** TASK INSTRUCTIONS **
Please copy the text about Mr Ward's interview word for word, starting at "Inspector McLeod did" and ending at "might someone else.".

** EXTRACTED TEXT **
□ □ □

This passage also relates to the events flowing from Mr Williams dragging his wife away from the house. Mr Ward said that he had laughedwhen describing Mrs Williams as a "bony woman" because he had wanted to break a communication barrier that had formed during the interview. He thought that some humour might bring the interviewing officers down to his level, as they were alienating him and not treating him like a colleague. He believed that by describing Mrs Williams as a "bony woman", he was talking in the way that police talk amongst themselves, in the hope of changing the hostile tone of the interview. He did not intend to suggest that he thought assault was a laughing matter. He also did not appreciate the extent of Mrs Williams injuries at the time. In saying that "I don't think Darryl would be hitten her so hard", Mr Ward did not mean to imply that he expected Mr Williams to hit her in the first place. In any event, he did not think that Mr Williams would have hit Mrs Williams while in his presence.

Inspector McLeod did not see any particular significance in Mr Ward's laughing about Mrs Williams being a "bony woman". He did think initially, however, that the second half of the statement might have indicated some kind of foreknowledge by Mr Ward that Mr Williams was going to hit his wife, despite the evidence of Mr Ward to the contrary. However Inspector McLeod later indicated that his impression of this passage was that because Mrs Williams was a bony woman, Mr Ward thought that Mr Williams would not hit her as hard as he might someone else.

Passage 4:

Ward: Because you look at it now now we're criticising a Nyoongah family here this is two Nyoongahs right. Now everybody talks about culture interaction and ethnic programmes and that, Christmas Islanders down in Katanning right, that is a different culture again, they're belting their wives in the community, nobody does nothing about it because wife doesn't make a complaint. Then when someone does make a complaint they've got their own little group to deal with it in their family, in their structure. But when something like this here happens, and a Nyoongah bloke like Darryl's standing in the community, like if he was able to talk to her ages ago it wouldn't probably have come to so much of a heavy hand. You know if he was able to take her aside or the justice system was going to take Greg away and try and deal with the family and say Marielle you have got a drug problem and now she has started to push needles and then Darryl's kids and she has got two street kids or two kids ...

Mr Ward said that his general discussion of dispute resolution in Nyoongah families (aboriginal families in the area) had been an attempt to explain the self-reliant nature of many aboriginal communities, where problems are often dealt with by family and within community structures. Mr Ward said that what he was trying to explain in the interview was that domestic violence might not be preventable, but there are ways of trying to resolve the problems. In this case, people in the community should have spoken to Mrs and Mr Williams as responsible people and given them help to sort things out, as they might have done for other people. But Mr Williams was a person of authority within the community, and therefore people left Mr Williams to deal with things in his own way. Mr Ward claimed, for his own part, that in the police force there was not the time to perform the counselling role that is normally expected of a community member, although he did try to do so.

Passage 5:

Ward: I have lived 10 years belting my own missus. I've been up on assault for her. I've knocked her teeth out and I've been to courts over that but we've got no kids of our own and we've been living together and we're bringing up three kids and we've settled down

Mr Ward said that he had been attempting to explain to the interviewing officers that domestic violence was an experience which he personally had lived through. From it he had learned that "violence doesn't solve everything" and that "you've got to sit down and talk about your problems". He had not intended to suggest that because he had lived with violence, it was good way for Mrs and Mr Williams to live as well. On the contrary, he had meant to imply that "everybody has got to find their own way of living without violence".

□ □ □

Saved data entries:

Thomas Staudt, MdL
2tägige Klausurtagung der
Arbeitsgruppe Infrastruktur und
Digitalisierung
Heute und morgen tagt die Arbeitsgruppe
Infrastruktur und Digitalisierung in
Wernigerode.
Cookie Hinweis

□ □ □

** RESPONSE TO THIS TASK **
Inspector McLeod did not see any particular significance in Mr Ward's laughing about Mrs Williams being a "bony woman". He did think initially, however, that the second half of the statement might have indicated some kind of foreknowledge by Mr Ward that Mr Williams was going to hit his wife, despite the evidence of Mr Ward to the contrary. However Inspector McLeod later indicated that his impression of this passage was that because Mrs Williams was a bony woman, Mr Ward thought that Mr Williams would not hit her as hard as he might someone else.